The self-rescue plan excluded blue-collar workers who have been against the overseas sell-off of Kumho Tire from a restructuring list, which puts the self-rescue plan into question. Kumho Tire said that returning wages and restructurings will apply white-collar workers and executives only. The average labor cost per blue-collar worker at Kumho Tire is 82 million won (US$73,000) which is the highest in the domestic tire industry, but the union went on a strike several times, demanding a raise in wages several times.
It is pointed out that the plan to sell off a factory in China is far from being down to earth. Kumho Tire's Chinese factory is suffering massive losses and it is a big challenge to find the new owner of the factory. Even if the factory is sold off, it will be difficult to pay off debt (about 770 billion won or US$693 million) owed by the Chinese factory.
Creditors that already rejected the self-help plan will receive a revised self-rescue plan and decide whether to accept it by resuming a stockholders council meeting by next week. At the end of this month, 1.3 trillion won (US$1.17 billion) worth of bonds will mature at the head office and 40 billion won (US$36 million) worth of bonds at Kumho Tire’s Chinese corporation. If both parties fail to reach an agreement, creditors may dismiss Park and take the tire company into a workout or court receivership.
On the other hand, chairman Park clarified his position to creditors, saying that he will abandon his preferential rights to acquire shares if the sell-off of the Chinese factory and a capital increase of 200 billion won (US$180 million) with consideration in the self-help plan fail on September 12. As chairman Park burned his boats for the revival of Kumho Tire, a lot of attention is being paid to how creditors will respond to the chairman’s proposal. Meanwhile, creditors have been giving negative views on the capital increase through an affiliate of the Kumho Asiana Group, saying it a kind of holdout.
Starting to Normalization Work
Creditors of Kumho Tire finally decided, on September 26, to go ahead with normalization work after judging that a self-help plan sent from Kumho Asiana Group chairman Park Sang-koo was not enough and rejecting it. In addition, chairman Park will immediately step down as chairman and give up primary rights to buy.
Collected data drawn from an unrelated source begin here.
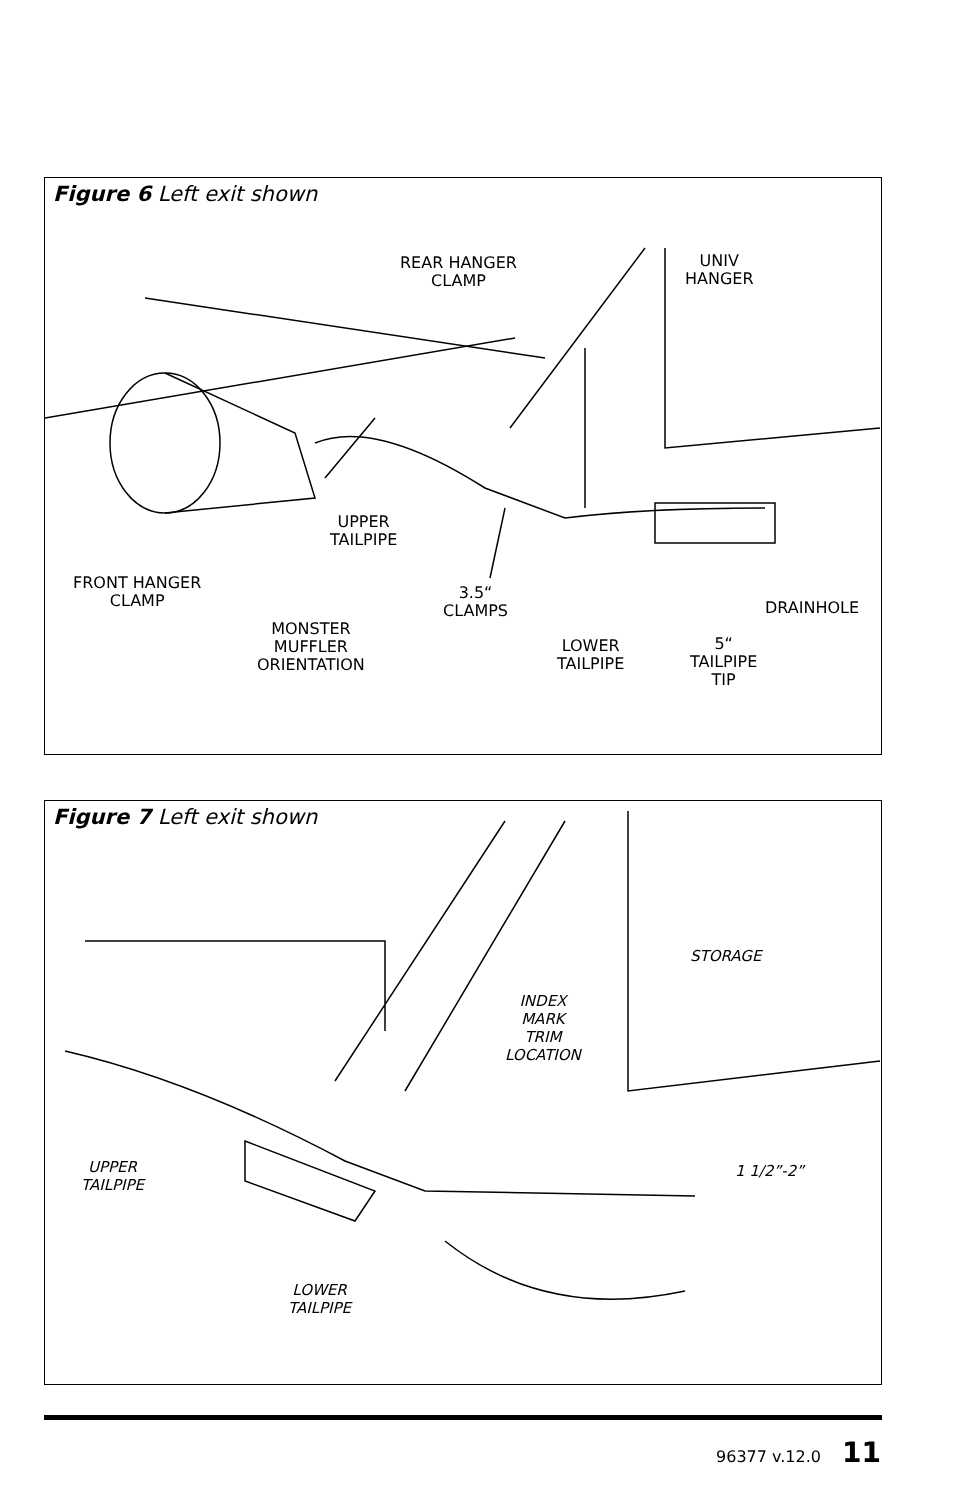Figure 6 Left exit shown
REAR HANGER
CLAMP
UNIV
HANGER
UPPER
TAILPIPE
FRONT HANGER
CLAMP
3.5“
CLAMPS
DRAINHOLE
MONSTER
MUFFLER
ORIENTATION
LOWER
TAILPIPE
5“
TAILPIPE
TIP
Figure 7 Left exit shown
STORAGE
INDEX
MARK
TRIM
LOCATION
1 1/2”-2”
UPPER
TAILPIPE
LOWER
TAILPIPE
96377 v.12.0 11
The Korea Development Bank and the Kumho Asiana Group intensively discussed various management issues facing Kumho Tire and ways to overcome them. As a result, the bank and group announced that they came to a conclusion that Kumho Tire's self-rescue plan falls short, taking into consideration its effectiveness and feasibility, and agreed to speed up the task of normalizing the group with creditors taking the initiative.
Chairman Park decided to immediately step down along with the current management as chairman and give up primary rights to buy to help Kumho Tire normalize early so contribute to the stability of the local economy and employees’ job security.
To top it off, the Kumho Asiana Group stated that it was planning to fully support Kumho Tire through methods such as granting a permanent right to use the tire company’s trademark to prevent problems with trademark rights in the normalization of Kumho Tire.
As a consequence, the Korea Development Bank announced that the bank will convene a creditors' council as early as possible to discuss plans and schedules for normalization by a voluntary agreement and do everything in its power to ensure that Kumho Tires will be normalized early, in cooperation with all stakeholders.